Dans ce territoire peu occupé par les designers, excepté dans une relation au graphisme et aux images écran, les interfaces créées par les Cocktail Designers pour la musique électronique prennent un caractère d'exemplarité. Inscrits à l'intersection de champs différents comme l'art, l'architecture, le théâtre et la musique, et parce qu'ils répondent d'une manière spécifique à une commande dans une collaboration pluridisciplinaire assumée, ces objets sont caméléons en tant qu'ils se glissent avec justesse dans le monde auquel ils sont destinés et auquel ils semblent toujours avoir appartenu. En conséquence, alors qu'ils relèvent d'une approche de design, avec des designers, leur statut est interprété de manière variable, soumis parfois à des confusions sémantiques quant à leur nature et à leur définition. Comme dispositifs de diffusion sonore, ils sont souvent assimilés à des installations ou à des sculptures. Par contre, en les abordant à partir de leur utilité, la trivialité de leur fonction met en évidence leurs qualités intrinsèques d'objets diffuseurs de sons, comme on parle de diffuseurs d'odeur ou de lumière.

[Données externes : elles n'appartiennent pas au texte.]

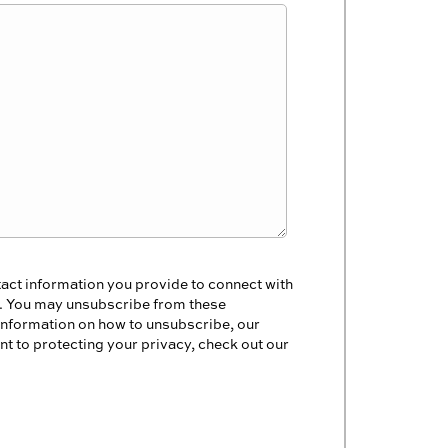
act information you provide to connect with
s. You may unsubscribe from these
information on how to unsubscribe, our
t to protecting your privacy, check out our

Par essence, le sonore n'est pas visible. Ceci est renforcé par une électronique qui favorise la miniaturisation et ses corollaires, invisibilité et concentration de la matière. Les instruments peuvent se réduire à une puce et quelques interfaces. Les Cocktail Designers travaillent à la mise en spectacle de cet invisible. Ils n'agissent pas à la manière d'un magicien qui crée des tours de passepasse ou des systèmes ingénieux pour maintenir l'illusion d'un invisible. Ils sont plutôt proches des designers d'un « Power of Ten » (2), munis d'un microscope ou d'un télescope, selon la chose à observer, son rapprochement ou son éloignement. Ils s'ingénient à monter en surface les différents phénomènes qui participent du sonore et de sa diffusion. À travers des objets transmetteurs, ils fabriquent la spectacularisation de ce qui n'est plus ou qui se dissimule. En effet, il s'agit de réunir des spectateurs/auditeurs qui participent à une expérience commune d'écoute de musique électronique alors que tout ce qui convoque habituellement au concert – le live et ses inattendus, la figure de la star ou du héros, le virtuose, la transpiration, le rythme d'un corps, une accélération, les bruits parasites – se concentre autour d'un musicien devant son laptop, des écrans, des claviers et des manipulations de code. On pourrait croire à une présence cérébrale où les corps seraient laissés pour compte, les corps des musiciens comme ceux des instruments. Ces dispositifs modélisent de nouvelles possibilités de réunion et de partage. Face à ces situations technologiques nouvelles, les Cocktail Designers produisent des artefacts pour rendre ce monde sonore, transmissible et appropriable, « riche en expériences » (3). Ils participent de cette histoire du design traversée par la nécessité de comprendre notre environnement et de créer des artifices qui le rendent accessible et utilisable.

(...)


1. Mike Berk « Chapitre XI : Technologie. Fétiches analogiques et futurs numériques » in Modulations, une histoire de la musique électronique. Distributed Art Publishers, Inc. & Caipirinha Productions, 2000. Éd. Allia, Paris, 2004 pour la version française.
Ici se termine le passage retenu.